◆ Prompt: Update the entries below, changing each "Projekterfolg" to "Erfolgsgeschichte" and leaving all other text as it is.

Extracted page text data
※

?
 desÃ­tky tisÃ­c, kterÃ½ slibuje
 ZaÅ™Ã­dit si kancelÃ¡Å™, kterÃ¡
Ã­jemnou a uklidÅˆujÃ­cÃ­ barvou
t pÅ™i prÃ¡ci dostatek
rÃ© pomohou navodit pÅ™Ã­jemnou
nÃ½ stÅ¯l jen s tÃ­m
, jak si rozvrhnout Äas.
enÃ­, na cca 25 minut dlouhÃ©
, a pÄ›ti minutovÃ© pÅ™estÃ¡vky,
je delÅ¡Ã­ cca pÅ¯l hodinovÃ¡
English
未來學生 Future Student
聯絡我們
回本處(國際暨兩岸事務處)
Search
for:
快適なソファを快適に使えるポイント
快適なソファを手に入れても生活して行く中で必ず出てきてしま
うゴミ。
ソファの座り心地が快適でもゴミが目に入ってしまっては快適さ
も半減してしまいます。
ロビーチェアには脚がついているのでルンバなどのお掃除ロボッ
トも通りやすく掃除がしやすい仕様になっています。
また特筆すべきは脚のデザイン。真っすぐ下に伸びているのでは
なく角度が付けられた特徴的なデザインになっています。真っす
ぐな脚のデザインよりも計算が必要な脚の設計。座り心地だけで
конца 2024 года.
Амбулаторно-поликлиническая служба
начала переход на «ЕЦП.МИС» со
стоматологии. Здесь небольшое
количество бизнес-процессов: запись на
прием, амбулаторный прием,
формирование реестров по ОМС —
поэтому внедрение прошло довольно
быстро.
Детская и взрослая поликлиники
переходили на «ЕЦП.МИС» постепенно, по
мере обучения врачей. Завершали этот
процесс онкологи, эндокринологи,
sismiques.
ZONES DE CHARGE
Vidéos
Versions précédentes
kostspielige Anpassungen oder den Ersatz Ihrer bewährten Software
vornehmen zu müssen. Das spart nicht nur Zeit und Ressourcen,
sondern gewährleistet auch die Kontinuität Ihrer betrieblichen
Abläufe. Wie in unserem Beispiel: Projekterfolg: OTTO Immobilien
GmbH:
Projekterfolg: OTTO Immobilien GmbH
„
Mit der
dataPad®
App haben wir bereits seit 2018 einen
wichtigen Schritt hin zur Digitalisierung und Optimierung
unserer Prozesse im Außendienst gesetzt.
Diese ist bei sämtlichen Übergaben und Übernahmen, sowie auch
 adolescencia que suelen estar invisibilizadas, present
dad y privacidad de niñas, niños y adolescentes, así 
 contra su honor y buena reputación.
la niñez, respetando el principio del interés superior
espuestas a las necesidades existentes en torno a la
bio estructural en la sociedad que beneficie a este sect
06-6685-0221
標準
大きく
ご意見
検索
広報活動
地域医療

※

◆ Answer box:
?
 desÃ­tky tisÃ­c, kterÃ½ slibuje
 ZaÅ™Ã­dit si kancelÃ¡Å™, kterÃ¡
Ã­jemnou a uklidÅˆujÃ­cÃ­ barvou
t pÅ™i prÃ¡ci dostatek
rÃ© pomohou navodit pÅ™Ã­jemnou
nÃ½ stÅ¯l jen s tÃ­m
, jak si rozvrhnout Äas.
enÃ­, na cca 25 minut dlouhÃ©
, a pÄ›ti minutovÃ© pÅ™estÃ¡vky,
je delÅ¡Ã­ cca pÅ¯l hodinovÃ¡
English
未來學生 Future Student
聯絡我們
回本處(國際暨兩岸事務處)
Search
for:
快適なソファを快適に使えるポイント
快適なソファを手に入れても生活して行く中で必ず出てきてしま
うゴミ。
ソファの座り心地が快適でもゴミが目に入ってしまっては快適さ
も半減してしまいます。
ロビーチェアには脚がついているのでルンバなどのお掃除ロボッ
トも通りやすく掃除がしやすい仕様になっています。
また特筆すべきは脚のデザイン。真っすぐ下に伸びているのでは
なく角度が付けられた特徴的なデザインになっています。真っす
ぐな脚のデザインよりも計算が必要な脚の設計。座り心地だけで
конца 2024 года.
Амбулаторно-поликлиническая служба
начала переход на «ЕЦП.МИС» со
стоматологии. Здесь небольшое
количество бизнес-процессов: запись на
прием, амбулаторный прием,
формирование реестров по ОМС —
поэтому внедрение прошло довольно
быстро.
Детская и взрослая поликлиники
переходили на «ЕЦП.МИС» постепенно, по
мере обучения врачей. Завершали этот
процесс онкологи, эндокринологи,
sismiques.
ZONES DE CHARGE
Vidéos
Versions précédentes
kostspielige Anpassungen oder den Ersatz Ihrer bewährten Software
vornehmen zu müssen. Das spart nicht nur Zeit und Ressourcen,
sondern gewährleistet auch die Kontinuität Ihrer betrieblichen
Abläufe. Wie in unserem Beispiel: Erfolgsgeschichte: OTTO Immobilien
GmbH:
Erfolgsgeschichte: OTTO Immobilien GmbH
„
Mit der
dataPad®
App haben wir bereits seit 2018 einen
wichtigen Schritt hin zur Digitalisierung und Optimierung
unserer Prozesse im Außendienst gesetzt.
Diese ist bei sämtlichen Übergaben und Übernahmen, sowie auch
 adolescencia que suelen estar invisibilizadas, present
dad y privacidad de niñas, niños y adolescentes, así 
 contra su honor y buena reputación.
la niñez, respetando el principio del interés superior
espuestas a las necesidades existentes en torno a la
bio estructural en la sociedad que beneficie a este sect
06-6685-0221
標準
大きく
ご意見
検索
広報活動
地域医療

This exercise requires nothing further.